Passage to read:
■ ■ ■ ■
Jackson's whole performance is basically a dry run at his current Nick Fury guise, with a gnarly latex-makeup situation instead of an eyepatch. He throws Cage into situations—a diner stickup, a Colombian cocaine-field raid—to see how he'll react. During the Colombian scene, we get Danny Trejo, in the most Danny Trejo role ever conceived, as a cartel heavy who spouts awkwardly screenwritten threats. ("Hey, funny guy! Maybe I'll cut off your nose first, huh, funny guy?") And during his escape from the compound, Cage makes sure to jump a dirtbike at least 15 times. It wouldn't be an extreme-sports action movie if it only had a couple of motorcycle jumps, after all.

XXX turns into more of a rote Bond-movie clone once Diesel actually joins the program, jetting off to Prague to infiltrate Anarchy 99. He defuses bombs, blows up cars, survives shootouts in ancient villains'-lair hallways. There are enough double-crosses that you stop caring who's aligned with whom. Even then, though, the movie keeps up its heightened dream-reality silliness. We get Diesel and Anarchy 99's leader bonding over random-ass old Vandals lyrics. We get a scene in a nightclub full of gigantic Tesla coils. We get one henchman who looks like Brian Bosworth and another who looks like an eight-foot Viking. We get a wakeboarding scene set to Hatebreed's "I Will Be Heard." We get Diesel jumping a motorcycle over a castle wall and shooting a henchman while doing a no-hands trick. We get him escaping an assassin by riding a dinner tray like it was a skateboard. We get Asia Argento pouting sexily (the one aspect of the movie that has not aged absurdly). And finally, we get Diesel ziplining from an American-flag parachute onto a drone submarine, the fate of the free world hanging in the balance.
■ ■ ■ ■
Information supplied:
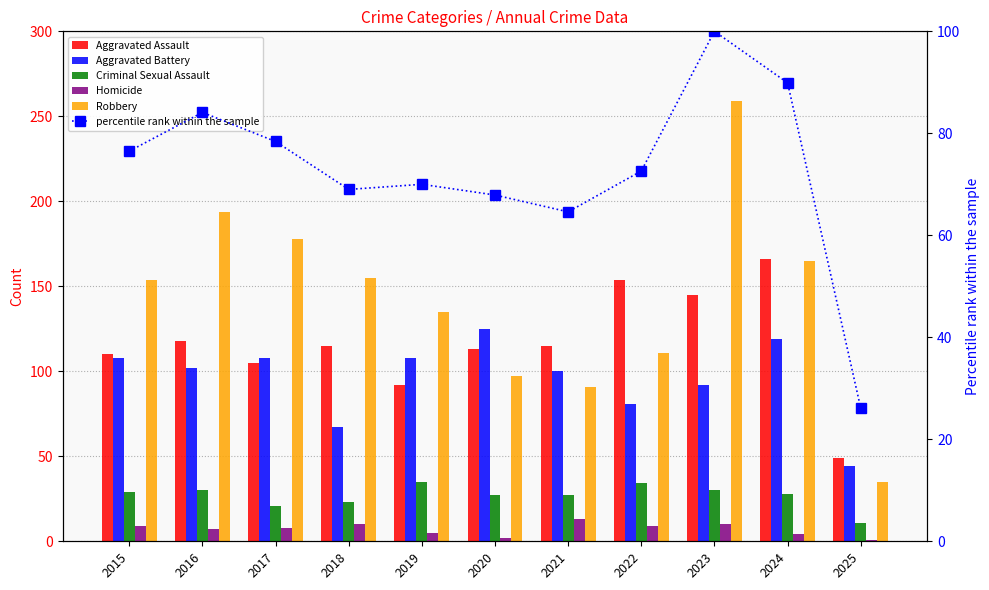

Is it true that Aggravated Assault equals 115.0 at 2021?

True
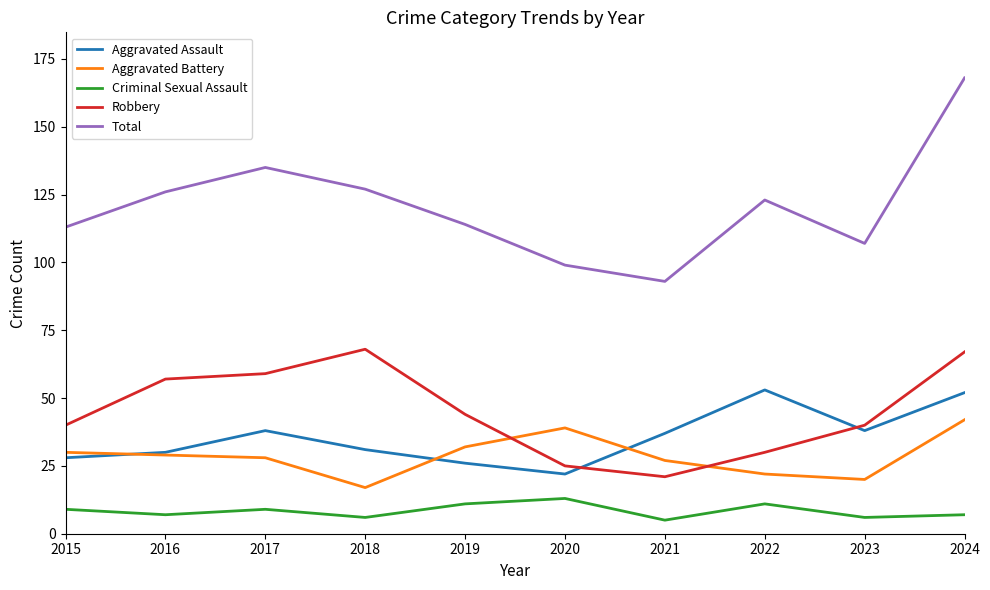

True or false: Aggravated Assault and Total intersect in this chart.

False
■ ■ ■ ■
Instruction A: According to the review of XXX, which song plays during the wakeboarding scene?
Instruction B: Repeat word for word the part of the review of XXX between "Jackson's whole performance" and "jumps, after all.", inclusive.
The listing is unrelated to the review of XXX.

Written solution A: Hatebreed's "I Will Be Heard."

Written solution B:
Jackson's whole performance is basically a dry run at his current Nick Fury guise, with a gnarly latex-makeup situation instead of an eyepatch. He throws Cage into situations—a diner stickup, a Colombian cocaine-field raid—to see how he'll react. During the Colombian scene, we get Danny Trejo, in the most Danny Trejo role ever conceived, as a cartel heavy who spouts awkwardly screenwritten threats. ("Hey, funny guy! Maybe I'll cut off your nose first, huh, funny guy?") And during his escape from the compound, Cage makes sure to jump a dirtbike at least 15 times. It wouldn't be an extreme-sports action movie if it only had a couple of motorcycle jumps, after all.